Weismann was born in Frankfurt-am-Main, Germany, and attended Göttingen University to study medicine. Beginning in 1866, he taught at the University of Freiburg, where he held a position as professor of Zoology until 1912. During his tenure, he convinced the university to establish a zoological institute and museum, and served as its director. As his vision began to deteriorate, Weismann turned his attention from microscopic studies to theoretical speculation concerning evolution and the mechanisms of hereditary transmission.
In the 1880s Weismann began to publish his views on evolution and heredity. His main works were Studies in the Theory of Descent (2 vols., 1882), The Germ-Plasm—a Theory of Heredity (1893), and The Evolution Theory (2 vols., 1904). Weismann believed that in order to understand heredity, one must distinguish between reproductive cells (containing hereditary material that Weismann called "germ plasm," but today would be called genes) and all other cells in an organism (somatoplasm). He believed that heredity was influenced solely by the reproductive cells without any influence from the somatic cells.
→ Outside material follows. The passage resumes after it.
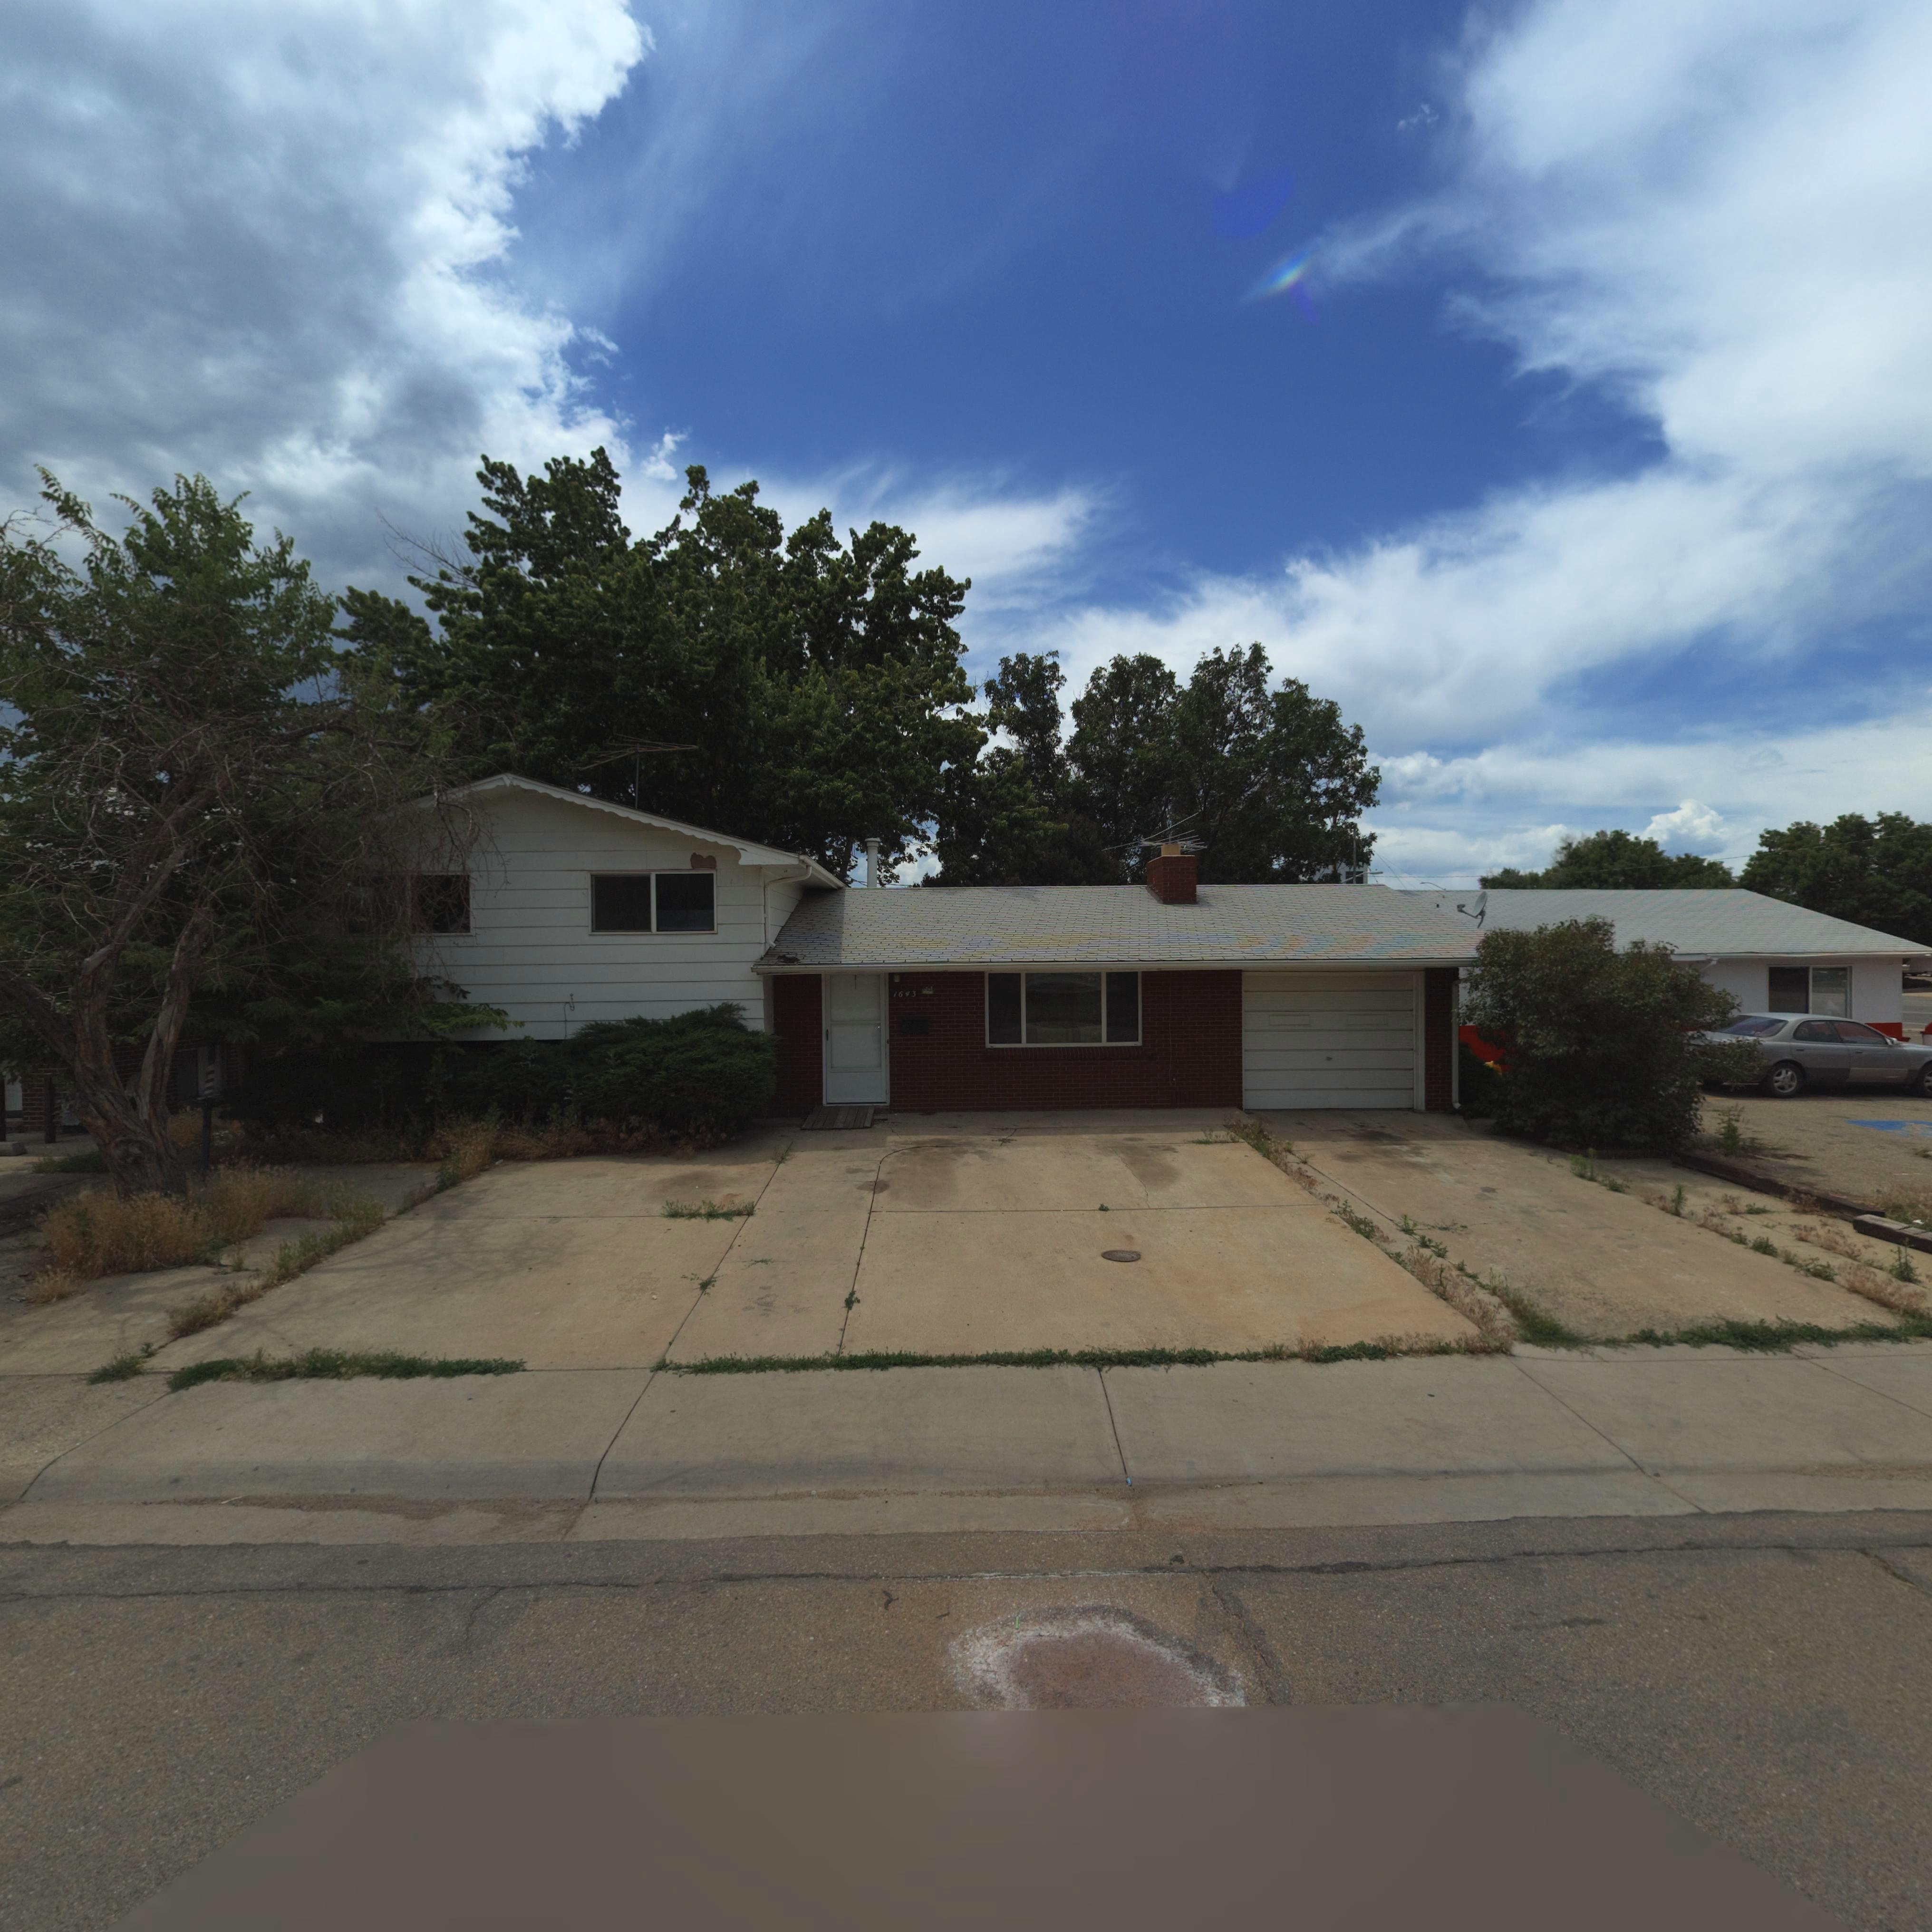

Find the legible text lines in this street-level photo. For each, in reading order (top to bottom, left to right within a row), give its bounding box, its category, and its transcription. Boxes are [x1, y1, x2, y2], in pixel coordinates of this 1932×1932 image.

[893, 990, 917, 997] StreetNumber: 1643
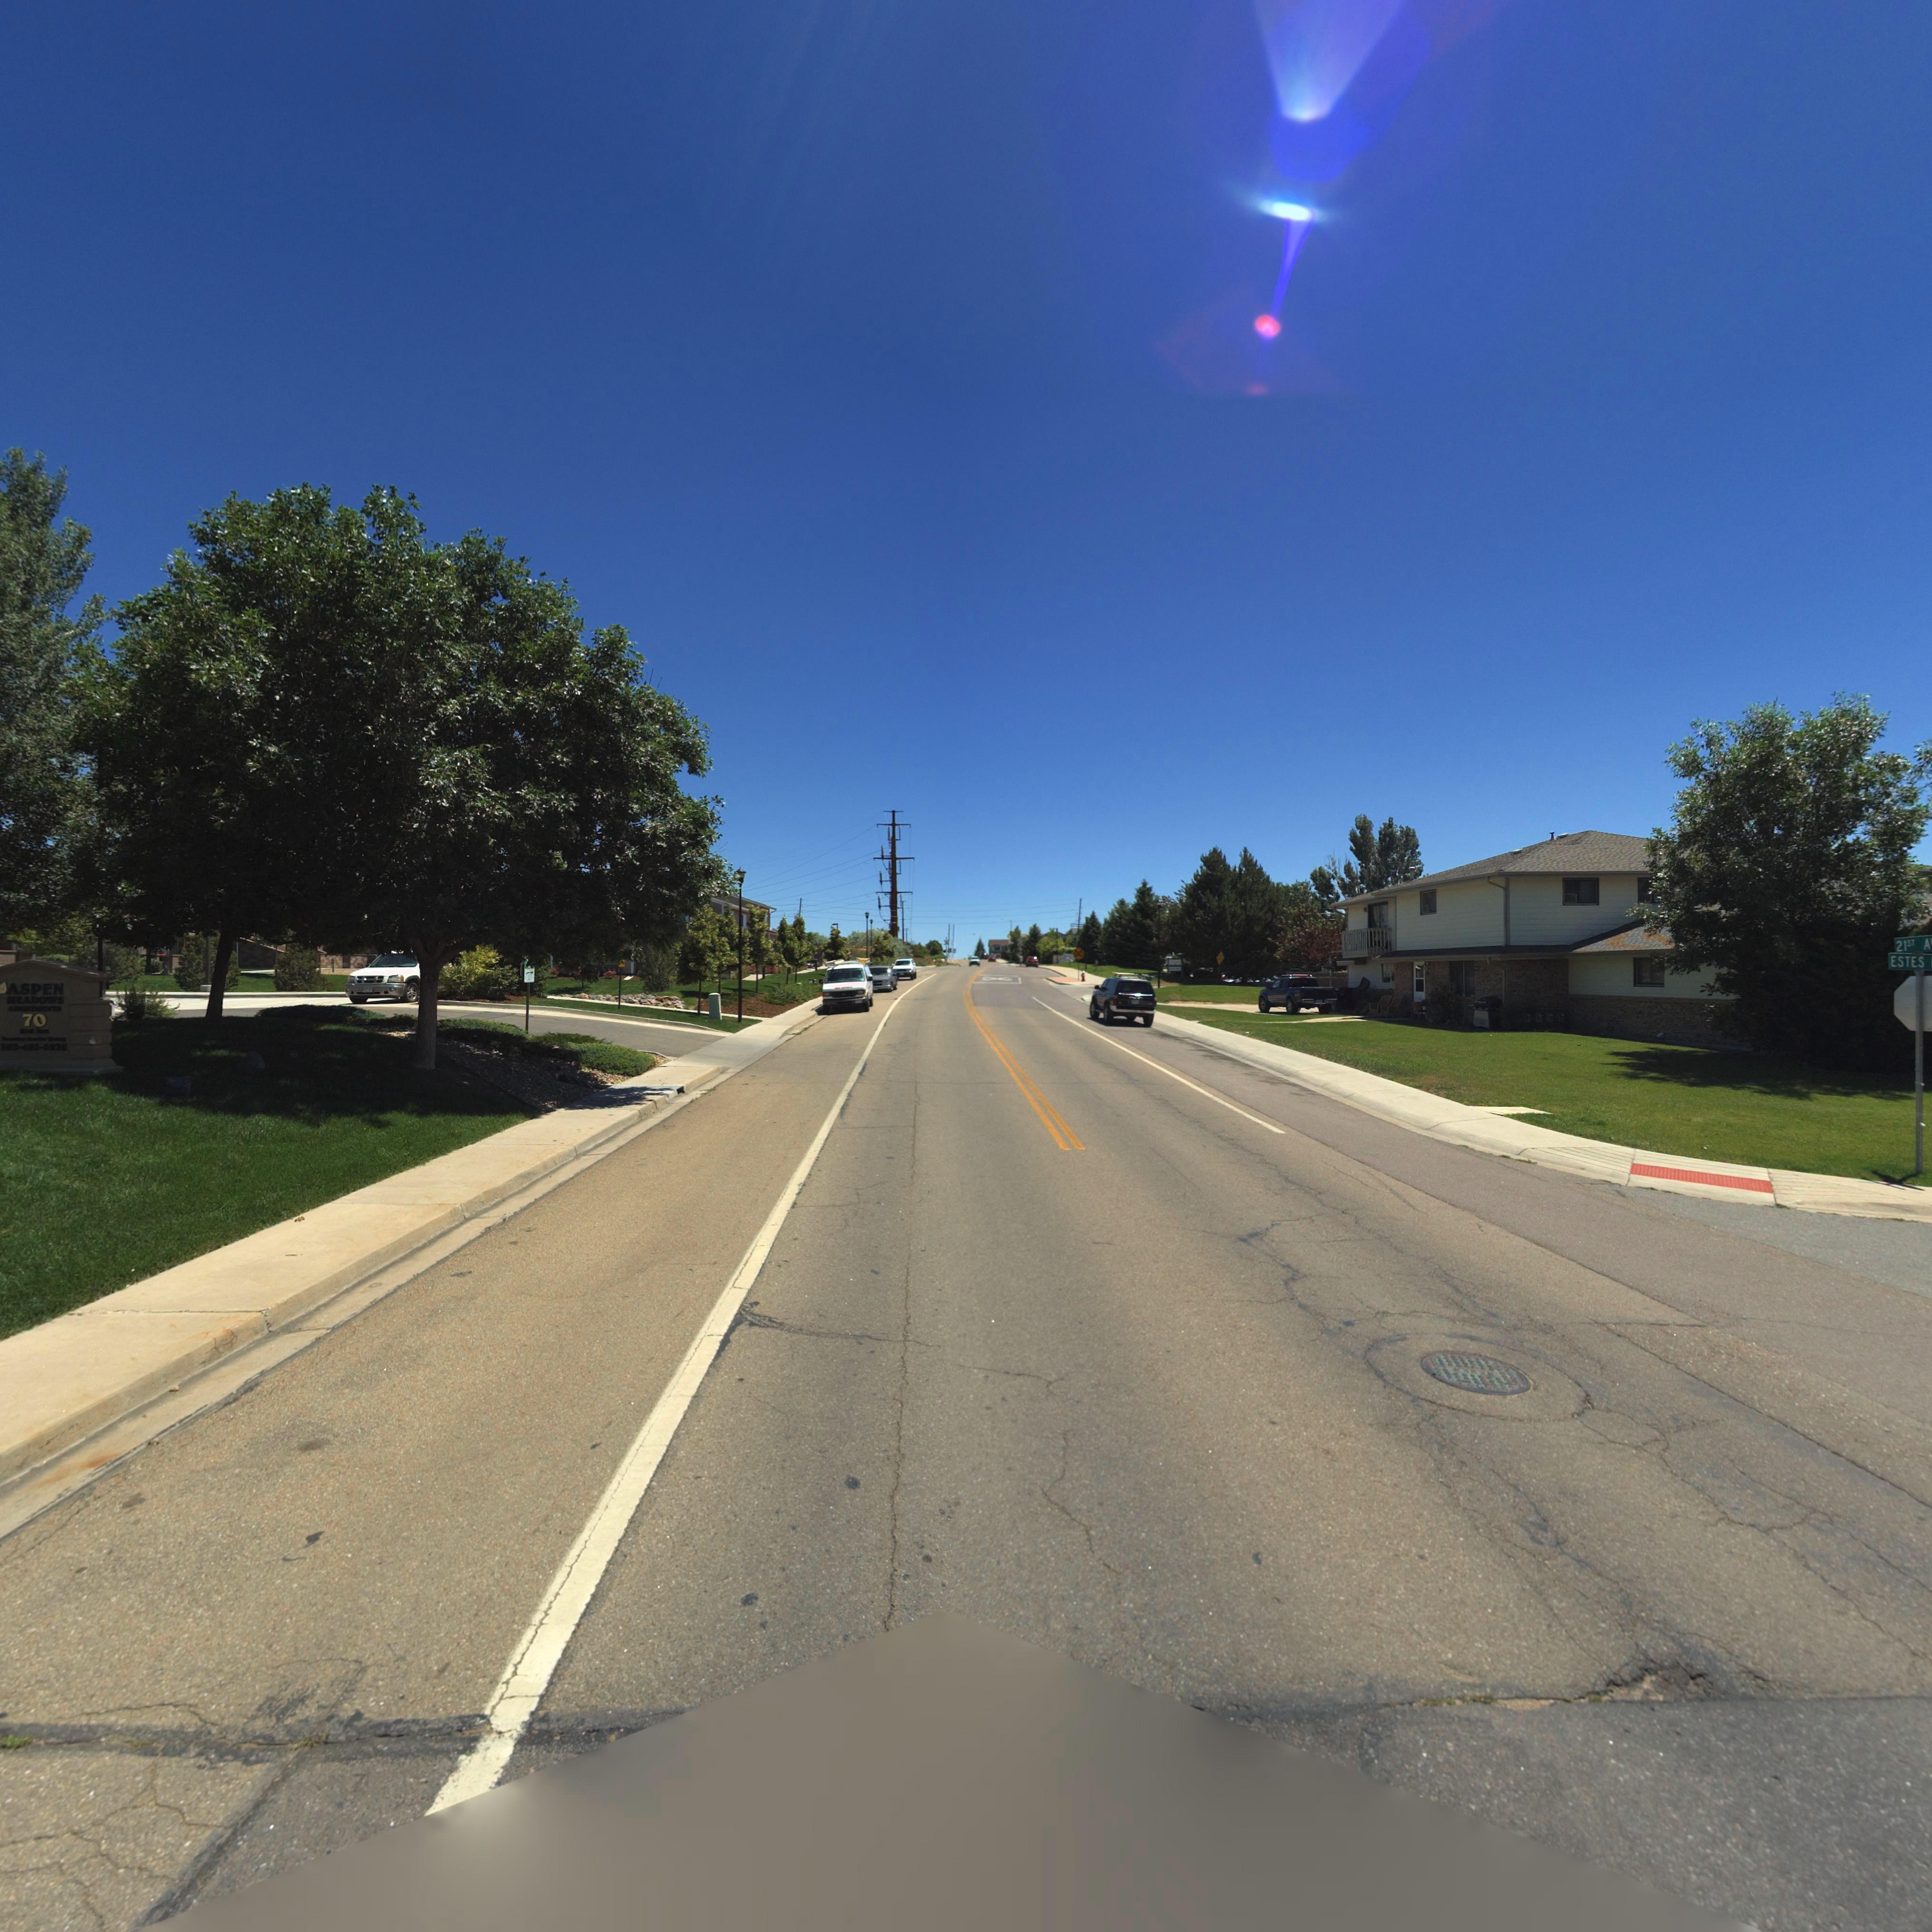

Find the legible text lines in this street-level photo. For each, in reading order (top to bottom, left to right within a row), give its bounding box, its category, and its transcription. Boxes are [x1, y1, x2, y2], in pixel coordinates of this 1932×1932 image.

This view is often referred to as "hard heredity." When the function of the chromosome was discovered in the late nineteenth century, Weismann recognized that it might be the physical unit containing germ plasm, a hunch that was later confirmed.
Weismann rejected the Lamarckian theory—a view still popular in his day—that evolution was driven by the inheritance of acquired characteristics (such as the use or disuse of organs), also known as "soft heredity." For example, if called on to explain the evolutionary development of blind cave fish, Weismann would claim that it was not the disuse of the organs that directly caused the atrophy of their eyes, but rather natural selection favored the fish without eyes. Weismann believed that selection pressure—in this case, light to give the fish with eyes an advantage—was necessary to keep organisms from degenerating.
Weismann was not claiming that the environment has absolutely no influence on heredity. He acknowledged that alcohol, poisons, or other substances taken into the body might have deleterious effects on the germ plasm and result in degeneration. But he insisted that it was only effects on the germ plasm, not effects on the body, that could be inherited. As with Charles Darwin (1809-1882), Weismann never discovered how variations arose to produce evolutionary novelties, but he showed that they had to occur in the germ plasm or genetic material.
Weismann conducted a famous experiment to try to disprove the inheritance of acquired characteristics. He cut the tails off of several generations of mice and measured the tails in their offspring. There was no decrease in length, leading Weismann to conclude that the information passed on from an organism to its offspring is independent of the influence of the body cells.
Weismann's views on "hard heredity" spread rapidly, especially in Germany, England, and the United States. Many biologists, however, were not convinced by Weismann's theory of hard heredity. Ernst Haeckel (1834-1919), the most famous Darwinian biologist in Germany in the late nineteenth century, continued to believe that the inheritance of acquired characteristics produced hereditary change, though he, like Darwin, also insisted on the efficacy of natural selection. In the 1890s neo-Lamarckians vociferously opposed Weismann, since they did not think he solved the problem of the source of evolutionary variation. Around 1900 scientists in France, Spain, Latin America, and many other parts of the world leaned more toward Lamarck and soft heredity than to Weismann's hard heredity.
However, Weismann's views prevailed in the scientific world through the discovery of the chromosome, the rediscovery of Mendelian genetics around 1900, and, after his death in 1914, the subsequent neo-Darwinian synthesis of the 1930s and 1940s.